YOUR OBJECTIVE — Select the lines below containing the word "Pasteur".

Extracted records —
[Start of Attachment]

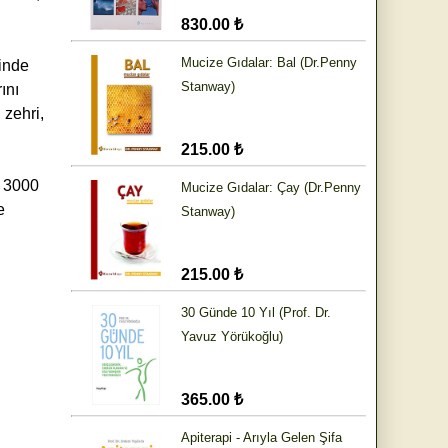
830.00 ₺
Mucize Gıdalar: Bal (Dr.Penny
linde
Stanway)
ını
 zehri,
215.00 ₺
k 3000
Mucize Gıdalar: Çay (Dr.Penny
e
Stanway)
215.00 ₺
30 Günde 10 Yıl (Prof. Dr.
Yavuz Yörükoğlu)
365.00 ₺
Apiterapi - Arıyla Gelen Şifa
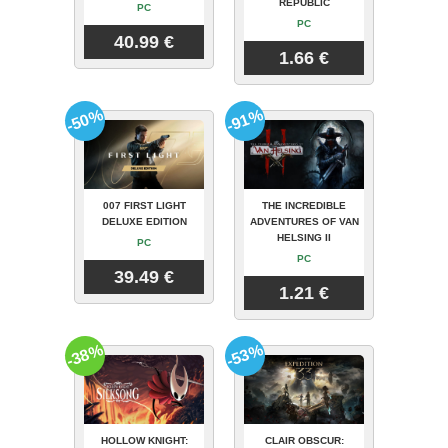
REPUBLIC
PC
PC
40.99 €
1.66 €
-50%
-91%
007 FIRST LIGHT
THE INCREDIBLE
DELUXE EDITION
ADVENTURES OF VAN
HELSING II
PC
PC
39.49 €
1.21 €
-38%
-53%
HOLLOW KNIGHT:
CLAIR OBSCUR:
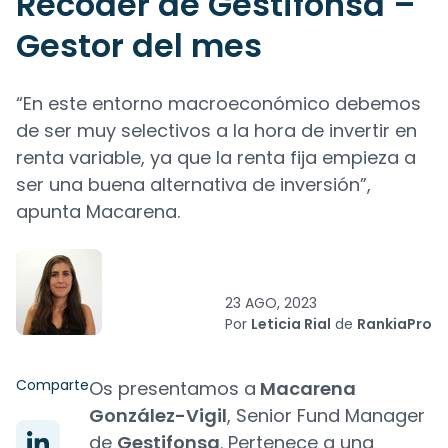
Recoder de Gestifonsa –
Gestor del mes
“En este entorno macroeconómico debemos
de ser muy selectivos a la hora de invertir en
renta variable, ya que la renta fija empieza a
ser una buena alternativa de inversión”,
apunta Macarena.
23 AGO, 2023
Por
Leticia Rial
de
RankiaPro
Comparte
Os presentamos a
Macarena
González-Vigil
, Senior Fund Manager
de
Gestifonsa
. Pertenece a una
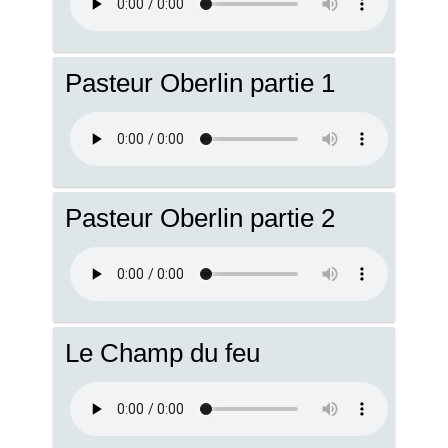
Pasteur Oberlin partie 1
Pasteur Oberlin partie 2
Le Champ du feu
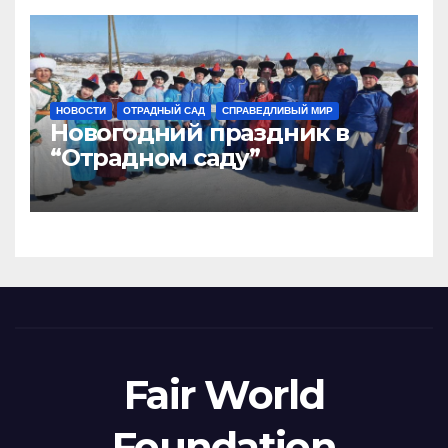
НОВОСТИ
ОТРАДНЫЙ САД
СПРАВЕДЛИВЫЙ МИР
Новогодний праздник в
“Отрадном саду”
Fair World
Foundation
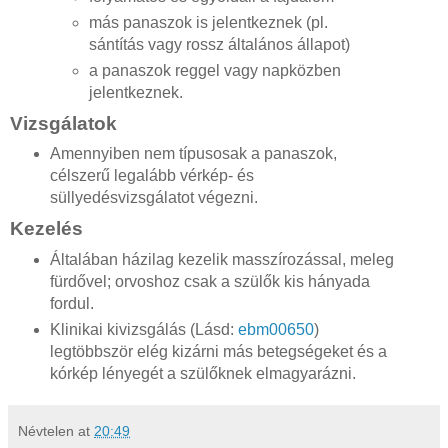
más panaszok is jelentkeznek (pl.
sántítás vagy rossz általános állapot)
a panaszok reggel vagy napközben
jelentkeznek.
Vizsgálatok
Amennyiben nem típusosak a panaszok,
célszerű legalább vérkép- és
süllyedésvizsgálatot végezni.
Kezelés
Általában házilag kezelik masszírozással, meleg
fürdővel; orvoshoz csak a szülők kis hányada
fordul.
Klinikai kivizsgálás (Lásd:
ebm00650
)
legtöbbször elég kizárni más betegségeket és a
kórkép lényegét a szülőknek elmagyarázni.
Névtelen
at
20:49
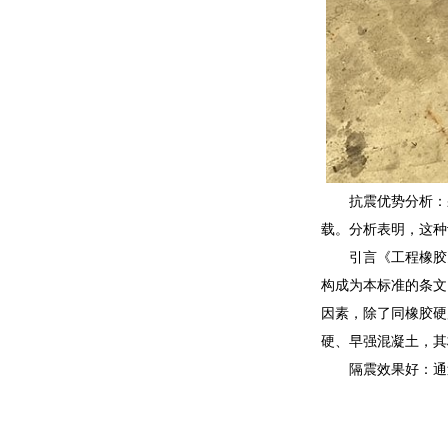
抗震优势分析：
载。分析表明，这种
引言《工程橡胶
构成为本标准的条文
因素，除了同橡胶硬
硬、早强混凝土，其
隔震效果好：通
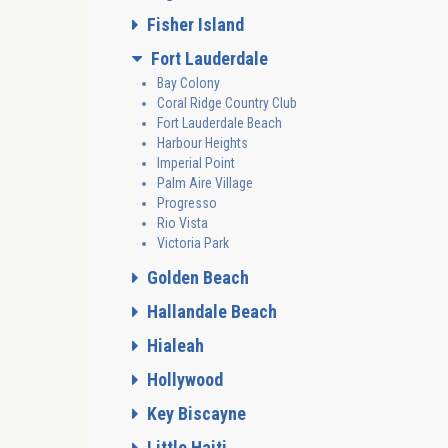
Fisher Island
Fort Lauderdale
Bay Colony
Coral Ridge Country Club
Fort Lauderdale Beach
Harbour Heights
Imperial Point
Palm Aire Village
Progresso
Rio Vista
Victoria Park
Golden Beach
Hallandale Beach
Hialeah
Hollywood
Key Biscayne
Little Haiti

[End of Attachment]

FINISHED TASK —
Pasteur Oberlin partie 1
Pasteur Oberlin partie 2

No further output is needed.